====== Document segment ======

Condensed:
States should promote the access of vulnerable groups to and the sustainable use of food producing resources, such as land and water and their allocation among users giving due regard to efficiency and the satisfaction of basic human needs in an equitable manner and that balances the requirement of preserving or restoring the functioning of ecosystems with domestic, industrial and agricultural needs, including safeguarding drinking water quality.
Land and water pollution can result for example from activities such as gold mining, industrial processes such as paper production and from chemicals used in fumigation processes that destroy unwanted plants. Violations of the right to food related to these activities occur when people are unable to feed themselves because agricultural land is no longer able to produce crops or due to lack of good quality water.

Comprehensive:
For the right to food the destruction of food producing resources is relevant to the extent that it prevents people’s access to such resources and hence to food. The destruction of access to food producing resources is therefore included in this category of violations. The voluntary guidelines on the right to food developed by the Food and Agricultural Organisation (FAO) provide that states should adopt measures that promote conservation and sustainable use of land.[1] Similarly, states should promote access to and the sustainable use of water resources, ‘and their allocation among users giving due regard to efficiency and the satisfaction of basic human needs in an equitable manner and that balances the requirement of preserving or restoring the functioning of ecosystems with domestic, industrial and agricultural needs, including safeguarding drinking water quality’.[2] The CESCR similarly recognises the importance of water to the production of food and therefore the realisation of the right to food.[3] (See *safe drinking water and sanitation*)

====== Given information ======

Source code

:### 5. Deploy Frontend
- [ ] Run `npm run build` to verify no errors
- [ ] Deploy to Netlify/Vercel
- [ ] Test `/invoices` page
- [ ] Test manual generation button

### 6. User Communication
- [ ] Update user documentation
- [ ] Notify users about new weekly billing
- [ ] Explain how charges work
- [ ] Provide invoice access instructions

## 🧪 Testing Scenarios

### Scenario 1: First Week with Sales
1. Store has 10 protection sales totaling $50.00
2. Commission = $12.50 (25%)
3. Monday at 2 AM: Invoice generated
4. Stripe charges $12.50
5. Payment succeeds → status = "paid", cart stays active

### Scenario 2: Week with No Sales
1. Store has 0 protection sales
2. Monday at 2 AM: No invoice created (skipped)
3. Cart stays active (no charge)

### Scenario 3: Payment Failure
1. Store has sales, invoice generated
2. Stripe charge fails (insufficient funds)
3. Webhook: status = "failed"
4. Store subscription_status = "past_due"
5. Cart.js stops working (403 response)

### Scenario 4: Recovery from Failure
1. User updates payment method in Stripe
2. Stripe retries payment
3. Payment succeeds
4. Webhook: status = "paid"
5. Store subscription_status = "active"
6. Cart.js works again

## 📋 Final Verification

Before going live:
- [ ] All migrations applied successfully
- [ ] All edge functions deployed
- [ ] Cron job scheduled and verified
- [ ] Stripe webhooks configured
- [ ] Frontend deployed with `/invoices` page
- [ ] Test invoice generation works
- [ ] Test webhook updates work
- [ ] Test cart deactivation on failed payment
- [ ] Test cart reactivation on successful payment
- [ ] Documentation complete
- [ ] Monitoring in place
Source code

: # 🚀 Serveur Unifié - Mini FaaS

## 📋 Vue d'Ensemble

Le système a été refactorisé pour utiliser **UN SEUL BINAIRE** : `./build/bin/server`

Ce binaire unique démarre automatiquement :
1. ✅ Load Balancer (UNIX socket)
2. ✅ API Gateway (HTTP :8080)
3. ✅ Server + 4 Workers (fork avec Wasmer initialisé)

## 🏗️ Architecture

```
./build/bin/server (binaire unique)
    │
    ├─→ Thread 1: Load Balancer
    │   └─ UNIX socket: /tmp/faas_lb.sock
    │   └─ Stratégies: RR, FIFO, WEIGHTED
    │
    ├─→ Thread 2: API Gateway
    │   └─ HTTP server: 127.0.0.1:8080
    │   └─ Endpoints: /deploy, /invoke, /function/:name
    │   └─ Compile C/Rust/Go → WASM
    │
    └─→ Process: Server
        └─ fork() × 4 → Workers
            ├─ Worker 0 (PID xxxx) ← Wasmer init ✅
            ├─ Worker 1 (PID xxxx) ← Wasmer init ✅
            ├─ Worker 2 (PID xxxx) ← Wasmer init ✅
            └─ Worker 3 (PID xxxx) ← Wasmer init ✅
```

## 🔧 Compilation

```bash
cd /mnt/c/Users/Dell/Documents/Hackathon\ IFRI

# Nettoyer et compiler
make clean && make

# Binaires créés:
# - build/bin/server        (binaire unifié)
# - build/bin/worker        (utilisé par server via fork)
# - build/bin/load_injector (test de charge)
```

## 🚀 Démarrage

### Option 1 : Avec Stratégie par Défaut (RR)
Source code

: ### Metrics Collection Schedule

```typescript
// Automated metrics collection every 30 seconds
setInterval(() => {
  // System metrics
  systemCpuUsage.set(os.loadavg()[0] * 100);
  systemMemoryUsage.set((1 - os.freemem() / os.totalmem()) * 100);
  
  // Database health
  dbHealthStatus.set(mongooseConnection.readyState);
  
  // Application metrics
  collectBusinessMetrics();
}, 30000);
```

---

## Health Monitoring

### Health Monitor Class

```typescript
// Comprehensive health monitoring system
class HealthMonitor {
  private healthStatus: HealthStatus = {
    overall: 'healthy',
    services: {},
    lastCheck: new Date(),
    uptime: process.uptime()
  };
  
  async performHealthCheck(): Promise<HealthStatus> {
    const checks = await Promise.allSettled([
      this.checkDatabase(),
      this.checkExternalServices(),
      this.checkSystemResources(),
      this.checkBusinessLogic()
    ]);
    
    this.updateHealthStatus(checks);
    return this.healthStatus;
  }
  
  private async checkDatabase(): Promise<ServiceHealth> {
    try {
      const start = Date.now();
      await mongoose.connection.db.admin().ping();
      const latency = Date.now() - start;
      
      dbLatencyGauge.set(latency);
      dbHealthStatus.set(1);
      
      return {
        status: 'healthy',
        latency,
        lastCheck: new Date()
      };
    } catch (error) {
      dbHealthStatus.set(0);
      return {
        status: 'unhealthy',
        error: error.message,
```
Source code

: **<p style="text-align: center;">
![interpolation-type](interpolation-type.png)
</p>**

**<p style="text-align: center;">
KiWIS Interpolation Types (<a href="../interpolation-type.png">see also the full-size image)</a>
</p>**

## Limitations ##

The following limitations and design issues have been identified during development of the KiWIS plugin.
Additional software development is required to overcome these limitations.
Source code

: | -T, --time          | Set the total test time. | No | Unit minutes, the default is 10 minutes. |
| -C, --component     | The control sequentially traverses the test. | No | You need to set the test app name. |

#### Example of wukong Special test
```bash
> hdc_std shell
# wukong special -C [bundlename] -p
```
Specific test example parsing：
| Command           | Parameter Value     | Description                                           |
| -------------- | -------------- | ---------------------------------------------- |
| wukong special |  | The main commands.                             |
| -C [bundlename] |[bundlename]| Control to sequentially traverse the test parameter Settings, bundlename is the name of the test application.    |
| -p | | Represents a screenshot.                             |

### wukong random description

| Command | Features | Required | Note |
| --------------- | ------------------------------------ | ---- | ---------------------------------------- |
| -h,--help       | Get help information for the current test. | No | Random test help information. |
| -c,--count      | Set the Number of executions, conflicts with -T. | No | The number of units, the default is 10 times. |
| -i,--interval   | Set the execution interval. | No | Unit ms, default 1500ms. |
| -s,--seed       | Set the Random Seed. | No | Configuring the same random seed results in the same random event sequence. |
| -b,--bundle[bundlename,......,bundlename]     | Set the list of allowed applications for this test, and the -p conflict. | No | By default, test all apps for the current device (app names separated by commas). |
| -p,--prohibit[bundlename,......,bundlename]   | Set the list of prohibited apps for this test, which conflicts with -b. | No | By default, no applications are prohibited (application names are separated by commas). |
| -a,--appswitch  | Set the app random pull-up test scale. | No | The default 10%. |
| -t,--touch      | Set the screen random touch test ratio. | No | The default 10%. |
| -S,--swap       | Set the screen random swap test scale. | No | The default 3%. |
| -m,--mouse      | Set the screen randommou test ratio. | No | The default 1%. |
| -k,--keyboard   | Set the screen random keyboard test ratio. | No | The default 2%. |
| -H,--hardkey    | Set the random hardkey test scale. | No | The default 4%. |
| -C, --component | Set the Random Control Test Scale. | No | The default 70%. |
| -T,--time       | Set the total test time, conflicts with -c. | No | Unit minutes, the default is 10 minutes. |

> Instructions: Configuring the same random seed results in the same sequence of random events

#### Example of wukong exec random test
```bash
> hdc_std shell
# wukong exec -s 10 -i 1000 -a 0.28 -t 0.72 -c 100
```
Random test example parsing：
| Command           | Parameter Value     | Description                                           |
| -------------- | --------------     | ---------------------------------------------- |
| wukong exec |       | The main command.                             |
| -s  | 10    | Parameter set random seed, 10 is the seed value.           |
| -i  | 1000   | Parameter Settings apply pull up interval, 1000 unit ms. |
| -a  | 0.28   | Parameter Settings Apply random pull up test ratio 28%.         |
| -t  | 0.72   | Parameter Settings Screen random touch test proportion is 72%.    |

======

### Activity
In the text on the right to food, which activities are given as examples of sources of land and water pollution?

### Response
Gold mining, industrial processes such as paper production, and chemicals used in fumigation processes that destroy unwanted plants.